PNG 2018

Back to PNG in the middle of a long stretch away from home!

It’s been too long…we were last there in 2016.

The election pretty much stopped everything for a year. Nothing happens during the election cycle since everyone is preoccupied in manipulating the system for their own benefit. And attacking anyone who is doing the same thing for another candidate. Kind of like here – except that they use weapons in PNG.

We decided to take a real vacation and spent 2 weeks bicycling with the Bicycle Adventure Club in Hokkaido, Japan followed by a week in Tokyo. As is our wont we did manage to schedule a typhoon and earthquake at the same time. But Japan works brilliantly, other than a couple of ryokan changes of venue and limited electricity for 2 days it was fine. People were amazingly helpful and friendly. We got to see Red Crowned cranes and Blakiston’s fish owls. Ofuros are the best thing ever after an 80 mile day. And as for food…we gained weight despite riding 500 miles. Freshest uni ever.

Tokyo – POM and two weeks In PNG

Project C.U.R.E. is a US NGO that takes donated medical equipment, refurbishes it if necessary, and ships it to Low Income Countries. We are site reviewers for them and work through the PNG Tribal Foundation

We visited six health care facilities:

Kandep which was a hospital, but has functioned only as an outpatient clinic for 20 years. The facility has been completely rebuilt recently and has authorization and funding for 91 staff including 2 physicians and a full complement of nurses.

Kungumanda which is currently staffed with 1 full time, 1 part time RN and 1 full time CHW. MOH plans to expand to at least 6 total staff. They teach CHW’s.

Laiagam which is intended to function as a level 4 district hospital and has been approved for 90+ new staff. Unfortunately, Laiagam is located in an area with chronic / intermittent tribal fighting. It has been functioning primarily as an outpatient clinic and it has already proved difficult to hire and maintain staff.

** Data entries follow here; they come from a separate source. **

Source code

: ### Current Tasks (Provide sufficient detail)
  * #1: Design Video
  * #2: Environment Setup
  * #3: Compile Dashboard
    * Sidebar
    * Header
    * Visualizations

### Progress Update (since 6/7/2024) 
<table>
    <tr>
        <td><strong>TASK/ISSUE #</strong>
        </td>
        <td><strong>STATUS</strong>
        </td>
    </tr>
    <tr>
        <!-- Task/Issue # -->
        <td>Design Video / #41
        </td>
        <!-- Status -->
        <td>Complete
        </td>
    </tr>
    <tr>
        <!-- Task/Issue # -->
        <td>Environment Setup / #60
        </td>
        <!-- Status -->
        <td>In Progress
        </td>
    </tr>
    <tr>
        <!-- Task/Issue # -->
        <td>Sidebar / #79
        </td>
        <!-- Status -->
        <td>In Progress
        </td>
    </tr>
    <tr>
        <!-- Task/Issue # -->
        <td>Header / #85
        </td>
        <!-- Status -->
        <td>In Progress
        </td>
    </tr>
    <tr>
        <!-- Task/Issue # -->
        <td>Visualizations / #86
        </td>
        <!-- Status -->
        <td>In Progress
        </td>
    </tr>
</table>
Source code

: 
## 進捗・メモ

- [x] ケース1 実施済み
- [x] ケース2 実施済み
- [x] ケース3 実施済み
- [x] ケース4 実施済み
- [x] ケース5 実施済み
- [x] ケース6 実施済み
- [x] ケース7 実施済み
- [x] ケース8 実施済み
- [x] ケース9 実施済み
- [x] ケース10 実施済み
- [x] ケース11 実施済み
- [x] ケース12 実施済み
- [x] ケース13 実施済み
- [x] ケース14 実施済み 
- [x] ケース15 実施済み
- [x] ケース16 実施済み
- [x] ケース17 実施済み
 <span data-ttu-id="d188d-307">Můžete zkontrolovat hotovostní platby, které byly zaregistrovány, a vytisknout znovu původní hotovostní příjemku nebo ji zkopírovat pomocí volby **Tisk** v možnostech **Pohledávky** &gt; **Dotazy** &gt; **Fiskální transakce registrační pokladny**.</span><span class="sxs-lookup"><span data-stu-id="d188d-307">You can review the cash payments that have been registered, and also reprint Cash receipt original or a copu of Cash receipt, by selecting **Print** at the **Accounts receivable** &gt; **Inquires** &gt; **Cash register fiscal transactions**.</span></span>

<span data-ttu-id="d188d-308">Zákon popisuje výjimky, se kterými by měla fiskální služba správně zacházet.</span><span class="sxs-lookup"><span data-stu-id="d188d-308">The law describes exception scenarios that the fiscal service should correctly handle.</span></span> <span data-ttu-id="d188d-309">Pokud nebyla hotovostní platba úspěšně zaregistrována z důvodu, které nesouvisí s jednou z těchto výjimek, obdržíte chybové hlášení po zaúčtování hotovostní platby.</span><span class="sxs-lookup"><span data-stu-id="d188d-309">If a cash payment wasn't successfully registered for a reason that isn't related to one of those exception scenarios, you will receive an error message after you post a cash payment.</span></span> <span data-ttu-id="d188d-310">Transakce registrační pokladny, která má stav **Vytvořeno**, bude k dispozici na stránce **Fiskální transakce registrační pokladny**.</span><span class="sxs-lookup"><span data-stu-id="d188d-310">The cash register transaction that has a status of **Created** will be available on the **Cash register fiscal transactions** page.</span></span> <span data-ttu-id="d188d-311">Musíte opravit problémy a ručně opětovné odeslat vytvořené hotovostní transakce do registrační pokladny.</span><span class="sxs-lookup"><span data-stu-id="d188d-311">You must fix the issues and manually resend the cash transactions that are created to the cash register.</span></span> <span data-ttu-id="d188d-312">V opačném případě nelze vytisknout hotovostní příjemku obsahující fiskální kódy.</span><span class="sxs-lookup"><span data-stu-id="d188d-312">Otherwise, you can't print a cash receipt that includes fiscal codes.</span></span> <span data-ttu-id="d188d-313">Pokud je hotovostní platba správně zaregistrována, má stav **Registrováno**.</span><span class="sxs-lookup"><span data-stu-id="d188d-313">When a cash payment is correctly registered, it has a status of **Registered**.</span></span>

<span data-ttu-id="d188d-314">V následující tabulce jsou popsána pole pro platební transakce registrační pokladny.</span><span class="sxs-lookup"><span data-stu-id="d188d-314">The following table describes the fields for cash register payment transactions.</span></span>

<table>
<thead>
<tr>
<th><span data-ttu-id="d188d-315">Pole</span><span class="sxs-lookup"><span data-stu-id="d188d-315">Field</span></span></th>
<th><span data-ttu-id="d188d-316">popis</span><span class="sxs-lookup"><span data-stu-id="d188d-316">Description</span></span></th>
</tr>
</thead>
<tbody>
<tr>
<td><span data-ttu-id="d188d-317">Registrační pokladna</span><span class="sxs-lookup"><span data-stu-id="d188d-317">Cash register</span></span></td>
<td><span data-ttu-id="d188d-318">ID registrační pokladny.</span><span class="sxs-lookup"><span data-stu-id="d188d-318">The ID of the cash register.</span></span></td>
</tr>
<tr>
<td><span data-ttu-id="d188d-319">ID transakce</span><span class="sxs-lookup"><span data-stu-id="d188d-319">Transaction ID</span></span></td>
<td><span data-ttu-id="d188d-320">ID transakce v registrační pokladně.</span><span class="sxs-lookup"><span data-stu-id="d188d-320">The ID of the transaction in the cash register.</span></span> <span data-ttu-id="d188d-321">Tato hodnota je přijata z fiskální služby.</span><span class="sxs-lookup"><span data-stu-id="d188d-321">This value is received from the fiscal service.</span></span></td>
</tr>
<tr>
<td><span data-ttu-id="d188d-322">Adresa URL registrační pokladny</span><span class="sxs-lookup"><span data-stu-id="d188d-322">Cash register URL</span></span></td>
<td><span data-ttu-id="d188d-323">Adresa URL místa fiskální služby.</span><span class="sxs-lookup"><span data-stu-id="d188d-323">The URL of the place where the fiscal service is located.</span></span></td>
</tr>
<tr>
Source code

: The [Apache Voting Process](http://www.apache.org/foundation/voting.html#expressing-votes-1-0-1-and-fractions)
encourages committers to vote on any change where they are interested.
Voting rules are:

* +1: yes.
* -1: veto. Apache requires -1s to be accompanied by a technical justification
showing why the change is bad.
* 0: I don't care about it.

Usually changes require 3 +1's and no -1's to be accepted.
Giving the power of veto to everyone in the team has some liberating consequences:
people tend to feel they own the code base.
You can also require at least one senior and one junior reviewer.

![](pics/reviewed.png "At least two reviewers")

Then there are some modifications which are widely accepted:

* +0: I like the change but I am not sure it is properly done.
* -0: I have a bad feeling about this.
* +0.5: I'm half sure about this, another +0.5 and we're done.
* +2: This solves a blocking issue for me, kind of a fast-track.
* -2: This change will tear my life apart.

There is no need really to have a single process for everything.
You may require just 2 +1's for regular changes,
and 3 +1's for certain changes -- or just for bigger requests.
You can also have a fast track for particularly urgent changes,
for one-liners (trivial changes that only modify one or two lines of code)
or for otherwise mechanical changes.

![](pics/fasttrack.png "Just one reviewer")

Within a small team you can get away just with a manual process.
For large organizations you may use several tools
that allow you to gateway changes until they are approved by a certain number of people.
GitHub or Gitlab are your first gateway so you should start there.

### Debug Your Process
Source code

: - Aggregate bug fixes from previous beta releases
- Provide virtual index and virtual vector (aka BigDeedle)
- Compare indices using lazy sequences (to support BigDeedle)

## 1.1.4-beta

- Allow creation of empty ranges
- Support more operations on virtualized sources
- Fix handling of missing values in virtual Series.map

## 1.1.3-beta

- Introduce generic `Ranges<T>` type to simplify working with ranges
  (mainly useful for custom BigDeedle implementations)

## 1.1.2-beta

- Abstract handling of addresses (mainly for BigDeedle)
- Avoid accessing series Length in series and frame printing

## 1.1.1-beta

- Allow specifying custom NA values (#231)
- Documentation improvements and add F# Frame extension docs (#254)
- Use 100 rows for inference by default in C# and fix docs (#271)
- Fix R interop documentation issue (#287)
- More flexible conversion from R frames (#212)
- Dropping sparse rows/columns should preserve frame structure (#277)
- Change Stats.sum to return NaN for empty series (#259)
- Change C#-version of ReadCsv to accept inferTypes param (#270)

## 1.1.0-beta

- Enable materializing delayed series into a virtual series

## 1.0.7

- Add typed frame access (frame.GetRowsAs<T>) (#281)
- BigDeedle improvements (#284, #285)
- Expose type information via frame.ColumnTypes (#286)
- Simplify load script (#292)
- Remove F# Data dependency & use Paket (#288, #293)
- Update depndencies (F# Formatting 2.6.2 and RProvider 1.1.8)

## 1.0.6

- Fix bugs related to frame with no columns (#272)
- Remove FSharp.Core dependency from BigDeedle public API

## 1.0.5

Paiam which was run by a consortium funded by the local gold mine. Two years ago “things fell apart” and the hospital was mothballed. Most of the facility is intact (including two full operating theaters) but some more portable items disappeared when the expat Filipino staff left. Our friend and local physician Solomon is now in charge and trying to get it up and running again.

Sopas which is a major surgical facility and nursing school.

Yampu a small yet very busy maternity hospital and HIV clinic.

All these facilities have major needs and big deficits and the deficits often interlock. If you don’t have operative capability you can’t recruit a surgeon and if you can’t recruit a surgeon you can’t justify getting equipment for the operating theater!

Each visit took a full day and we got held up by the usual “raskols” who put logs across the road and demanded a fee to allow passage through their tribal land. We even had to pass through a tribal fighting zone (several times.) Driving a mile with hundreds of unhappy men carrying machetes on each side of the road is interesting. Of course a maritime version of blocking traffic with logs is how Denmark financed itself in the middle-ages and tribal fights are generally not a big deal if you are not in the involved tribes…We never really felt at risk. It’s perhaps like a combo of Robin Hood and the Pennsylvania turnpike.

Travel is slow and not very comfortable esp. in the back of the 4×4. Mark thinks he shrunk an inch or so!

But frankly it was better than the hours spent writing up our reports for Project Cure.

After PNG we flew to Chile, went birding in the Atacama Desert and the Andes, and worked on a Lindblad/National Geographic cruise down the coast, rounding Cape Horn and landing at Staten Island then Ushuaia in Argentina. Sixteen flights in all, starting and ending in Albuquerque!

A month after our trip the Tribal Foundation staff revisited some of the same places in PNG with a group of top administrators and physicians from Children’s Hospital Colorado. The first patient they saw at Yampu was a woman who had severe bleeding after delivery (PPH) the previous day and the nun/midwives applied our “Mama Saver” Ball & Binder. Sister Dorota said “and we saved the Mama and she’s fine”.


It makes shrinking an inch very worthwhile.